We have a problem in the United States, a problem of chronic structural unemployment. And we have the added problem of political cycles of two years. The political cycle demands short-term results, yet the current employment problem cannot be solved that way. The only thing that can be done between now and election time 2012 is put a tad more money in people’s pockets to give the illusion of things getting better. There is no way that millions of new jobs can get created in the coming months, unless Obama and Congress decide to hire workers on government payrolls. Obama can’t do much to create jobs in the coming months, but he could—and this would be radical—admit that and then change the conversation.
The White House has clearly calculated that the odds of getting the Tea Party–infused House of Representatives to pass a major spending bill are slim to none. The Senate is no picnic either, with its filibuster rules precluding swift action. So Obama is steering a course of pragmatism. This has been his inclination all along, to do what is possible and practical. Even this Congress will be hard pressed to reject a payroll tax cut and unemployment benefits in an election year, regardless of the effect of the deficit. So Obama is proposing a plan that has a fair chance of being passed.

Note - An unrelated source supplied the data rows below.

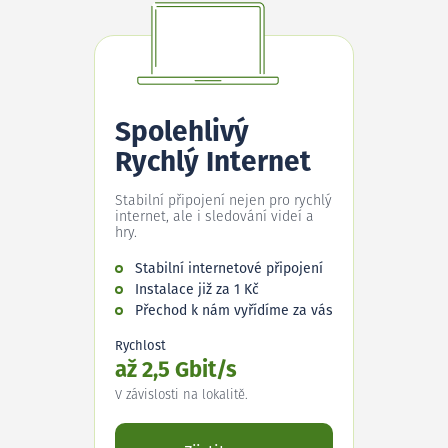
Spolehlivý
Rychlý Internet
Stabilní připojení nejen pro rychlý
internet, ale i sledování videí a
hry.
Stabilní internetové připojení
Instalace již za 1 Kč
Přechod k nám vyřídíme za vás
Rychlost
až 2,5 Gbit/s
V závislosti na lokalitě.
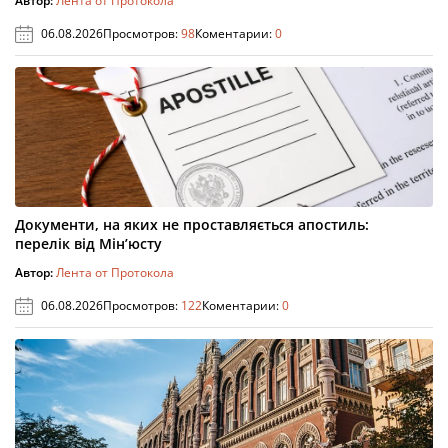
Автор:
Лента от Протокола
06.08.2026
Просмотров:
98
Коментарии:
0
Документи, на яких не проставляється апостиль:
перелік від Мін’юсту
Автор:
Лента от Протокола
06.08.2026
Просмотров:
122
Коментарии:
0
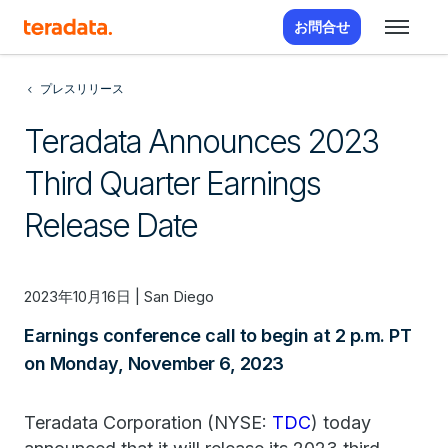
お問合せ
プレスリリース
Teradata Announces 2023
Third Quarter Earnings
Release Date
2023年10月16日 | San Diego
Earnings conference call to begin at 2 p.m. PT
on Monday, November 6, 2023
Teradata Corporation (NYSE:
TDC
) today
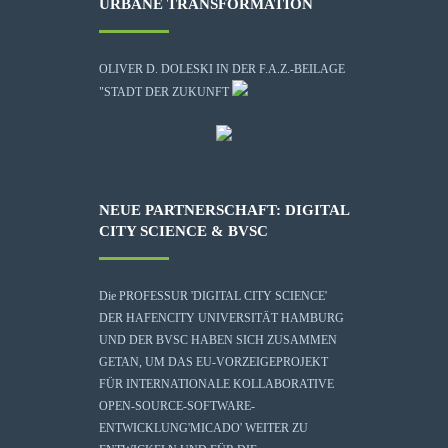
URBANE TRANSFORMATION
OLIVER D. DOLESKI IN DER F.A.Z.-BEILAGE
"STADT DER ZUKUNFT
NEUE PARTNERSCHAFT: DIGITAL
CITY SCIENCE & BVSC
Die
PROFESSUR 'DIGITAL CITY SCIENCE'
DER HAFENCITY UNIVERSITÄT HAMBURG
UND DER BVSC HABEN SICH ZUSAMMEN
GETAN, UM DAS EU-VORZEIGEPROJEKT
FÜR INTERNATIONALE KOLLABORATIVE
OPEN-SOURCE-SOFTWARE-
ENTWICKLUNG
'MICADO'
WEITER ZU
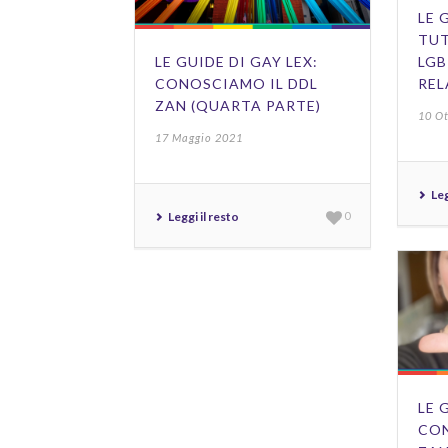
LE 
TUT
LE GUIDE DI GAY LEX:
LGB
CONOSCIAMO IL DDL
REL
ZAN (QUARTA PARTE)
10 O
17 Maggio 2021
Leg
Leggi il resto
0
LE 
CON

But this inclination is not serving the Obama presidency. It may, of course, serve his reelection, but only if the Republicans nominate an unelectable candidate. While it is easy to carp and criticize, easier than it is to govern, the crescendo of concerns and complaints about Obama have reached a pitch across the political spectrum that the White House would be foolish to ignore. Pragmatism ignites no one’s passion, especially when it is ineffectual pragmatism. If these plans really were economy boosting and job creating, that would be one thing. They aren’t, however, and that means that it is pragmatism with little benefit.
Instead, Obama would be well served to take a page from Harry Truman in 1948. Faced with a recalcitrant Congress that would not pass his proposals, he decided to make their intransigence the campaign issue: the “Do Nothing Congress” he labeled them and hounded them. Obama could well propose a massive infrastructure spending bill, and significant works programs along the lines of the New Deal Works Progress Administration (WPA). He could champion tax breaks and lower tax rates for large companies contingent on creative plans to hire on-shore, and he could call for a simplification of the tax code. He could articulate a vision of deficit cutting that includes every aspect of government, but not immediately, and not in a period of weakness when interest rates and debt servicing are at multi-decade lows. He could explain why the Tea Party vision of austerity robs the poor and the working class while doing nothing to unlock the potential of the next American economy. He could take the fight to Congress and then to the public.
He could, and maybe there is an ace and a sleeve and some magic. There is no sign of that. Instead, there is relentless calm and calculation and a narrow definition of what is politically possible. The speech and the plan are an opportunity once again to seize the agenda and fight a fair and passionate fight. It is also a vital fight for Obama, because as long as parts of the economy are stagnant and millions are struggling, that will dominate the agenda unless there is a sense of hope that things are improving. A proposal of $300 billion and payroll taxes—that will not be remembered by future generations as a turning point. It will likely not be remembered at all, except perhaps as a yet another marker of a meandering America that remains extraordinarily affluent but unable to channel its resources to meet the challenges of the day.